Cold and agitated on a January day in 2011, Lilly, 13, was warming her hands on a tail-pipe when Marblehead police approached her. The girl, used to people restraining her, was prepared this time. She pulled a knife from her sleeve. Police pulled their guns.
Confrontation was nothing new for Lilly, whose mental illness emerged when she was 7. Mundane arguments with her sisters Elsie and Hannah quickly became horror shows. Lilly would throw anything that wasn’t nailed down, attack her sisters, hurt herself. Sometimes she would climb to the ceiling and drop to the floor, just to feel the rush.
“We had a safety plan,” says her mother Kate. “When Lilly would rage, Elsie would make the call to police and run to a neighbor’s house with Hannah, and I’d hold Lilly.”
By the time police drew their guns, her whole family was on the edge. Her older sister Elsie, who has a milder form of bipolar disorder than Lilly, was coming undone under the pressure. Her younger sister Hannah was anxious and afraid to come home after school. Poor and desperate for services, Kate found herself wondering if she should neglect Lilly so the state would step in.
Last year’s arrest saved them all. Lilly was taken to a residential treatment center. Years ago, that’s where she would have stayed for years. Some kids — with behavioral issues, mental illness, abusive living situations — need to be removed from their families for long periods, or permanently. But the aim these days is to keep kids at home.
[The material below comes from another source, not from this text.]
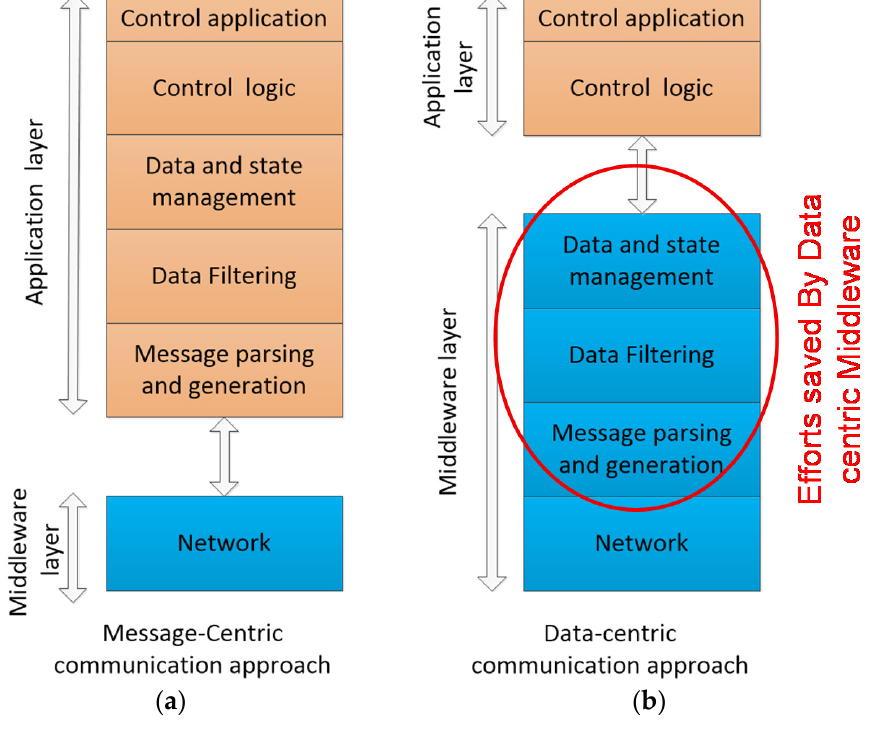
Figure 2. Middleware approaches: ( a ) message ‐ centric; and ( b ) data ‐ centric as described in [18].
For many kids, being separated from their loved ones for long periods worsens their problems: Their behaviors can escalate, and re-entry can be all but impossible.
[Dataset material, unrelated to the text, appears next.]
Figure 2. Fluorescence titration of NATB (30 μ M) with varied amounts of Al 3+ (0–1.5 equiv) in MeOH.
So, after a couple months, Lilly came back her little house in Marblehead, and the state sent in Youth Villages, a nonprofit that equips families in crisis to manage their problems. Funded with state money, it’s an intensive program, with a caseworker visiting the home as often as five times a week.
“We were so low,” Kate says. “We were up for anything to keep our family together.”
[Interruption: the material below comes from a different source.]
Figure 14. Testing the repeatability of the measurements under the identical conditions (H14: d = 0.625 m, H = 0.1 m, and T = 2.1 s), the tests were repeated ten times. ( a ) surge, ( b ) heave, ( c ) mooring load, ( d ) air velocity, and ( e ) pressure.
The Youth Villages caseworker taught Kate how to lock up medications and sharp objects so Lilly couldn’t hurt herself. She helped the family see the warning signs before Lilly’s eruptions, and help calm her. She coordinated Lilly’s care with her school, therapists, and the legal system. She worked with Lilly and her sisters to set goals, to make their lives about more than the next eruption. Most importantly, she trained the family to do all of this for themselves.
A year after Youth Villages met Lilly’s family, here is where they are: Lilly, now 15, will soon finish ninth grade; she has thrown herself into art and photography and wants to be a mechanic; and she knows when her emotions are getting away from her, can talk about it, and rebalance herself. Elsie, 19, and Hannah, 12, can be safely alone in a room with their sister. The family just took their first-ever vacation, to Hershey, Pa.
“Until now, I wouldn’t entertain the thought,” Kate says. “To go someplace and be out in public?”
The family no longer needs the intensive help Youth Villages provides. Lilly is still ill, and they have their trials. But few of their achievements would have been possible if she were in residential treatment.
During the past couple of years, the Department of Children and Families has expanded its contracts with Youth Villages and similar outfits, even as its overall budget has shrunk, says Commissioner Angelo McClain. Those services cost half of what residential programs do.
Sitting with this happy, loving family in their cramped living room on a recent morning, it’s easy to see what a huge bargain that is.